Dataset content below:

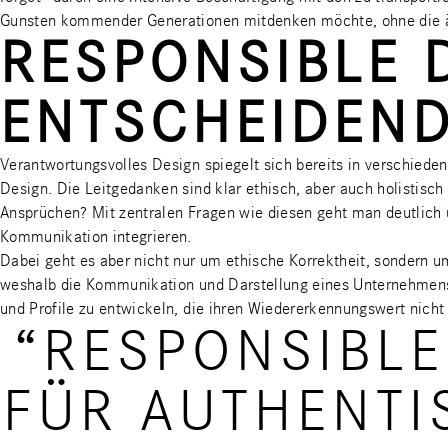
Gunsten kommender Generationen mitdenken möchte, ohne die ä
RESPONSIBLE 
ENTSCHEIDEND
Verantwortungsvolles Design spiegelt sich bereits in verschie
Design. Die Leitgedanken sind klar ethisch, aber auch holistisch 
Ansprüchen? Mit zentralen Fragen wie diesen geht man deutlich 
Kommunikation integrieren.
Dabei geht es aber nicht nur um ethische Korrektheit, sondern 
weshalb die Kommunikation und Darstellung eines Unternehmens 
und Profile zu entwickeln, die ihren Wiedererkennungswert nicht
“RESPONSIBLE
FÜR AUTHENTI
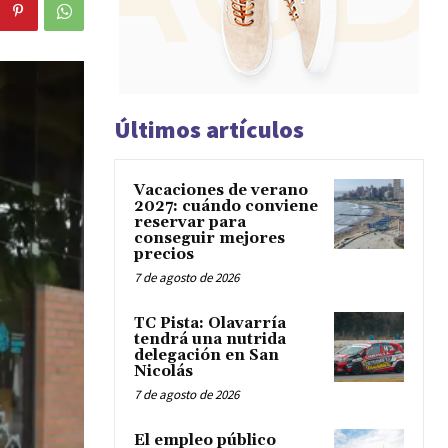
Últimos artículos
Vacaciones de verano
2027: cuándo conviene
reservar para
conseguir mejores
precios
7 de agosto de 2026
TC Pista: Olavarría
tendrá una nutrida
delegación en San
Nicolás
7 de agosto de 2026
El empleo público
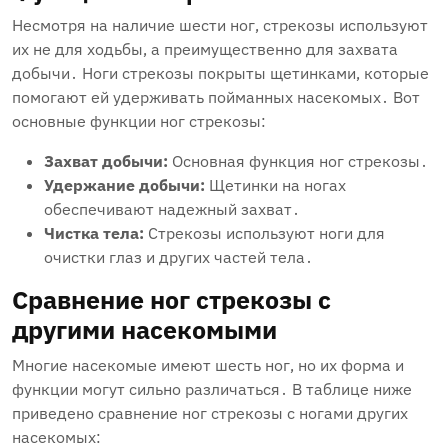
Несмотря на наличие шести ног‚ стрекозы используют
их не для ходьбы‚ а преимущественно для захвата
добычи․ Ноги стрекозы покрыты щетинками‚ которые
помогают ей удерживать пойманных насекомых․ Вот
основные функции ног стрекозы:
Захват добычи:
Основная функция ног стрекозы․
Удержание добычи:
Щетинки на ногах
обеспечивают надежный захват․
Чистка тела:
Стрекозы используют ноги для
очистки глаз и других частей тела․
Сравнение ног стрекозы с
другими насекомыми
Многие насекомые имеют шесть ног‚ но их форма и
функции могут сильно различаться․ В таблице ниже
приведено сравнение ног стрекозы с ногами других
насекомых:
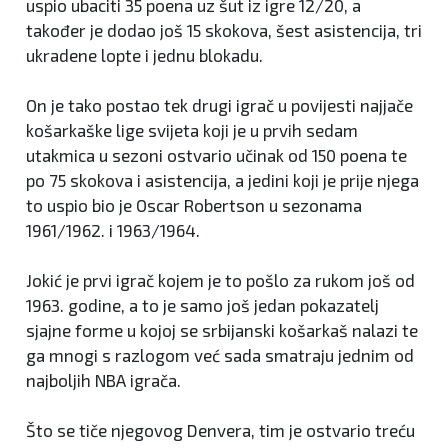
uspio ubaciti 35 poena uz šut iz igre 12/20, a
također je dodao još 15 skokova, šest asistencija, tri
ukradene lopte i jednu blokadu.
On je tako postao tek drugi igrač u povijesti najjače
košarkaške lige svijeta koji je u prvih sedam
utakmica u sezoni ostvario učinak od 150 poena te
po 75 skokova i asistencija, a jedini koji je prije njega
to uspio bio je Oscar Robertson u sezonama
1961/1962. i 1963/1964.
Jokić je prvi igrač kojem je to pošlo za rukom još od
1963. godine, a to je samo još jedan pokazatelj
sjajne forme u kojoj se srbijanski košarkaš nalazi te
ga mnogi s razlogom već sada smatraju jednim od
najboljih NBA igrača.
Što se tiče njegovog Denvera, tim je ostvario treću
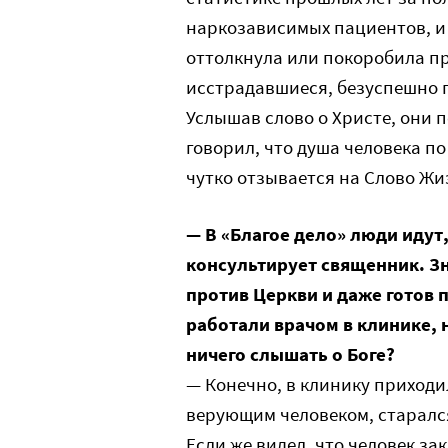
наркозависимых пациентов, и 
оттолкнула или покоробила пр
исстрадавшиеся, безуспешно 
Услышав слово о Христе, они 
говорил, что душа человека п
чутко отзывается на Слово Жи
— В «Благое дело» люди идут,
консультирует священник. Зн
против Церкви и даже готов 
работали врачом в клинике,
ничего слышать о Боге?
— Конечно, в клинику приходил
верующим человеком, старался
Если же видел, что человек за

End of Dataset content.

Try it: Reproduce exactly the lines from the beginning of the material down to the line containing "Ansprüchen? Mit zentralen", both ends included, but not the pictures or anything after.

Solution:
Gunsten kommender Generationen mitdenken möchte, ohne die ä
RESPONSIBLE 
ENTSCHEIDEND
Verantwortungsvolles Design spiegelt sich bereits in verschie
Design. Die Leitgedanken sind klar ethisch, aber auch holistisch 
Ansprüchen? Mit zentralen Fragen wie diesen geht man deutlich 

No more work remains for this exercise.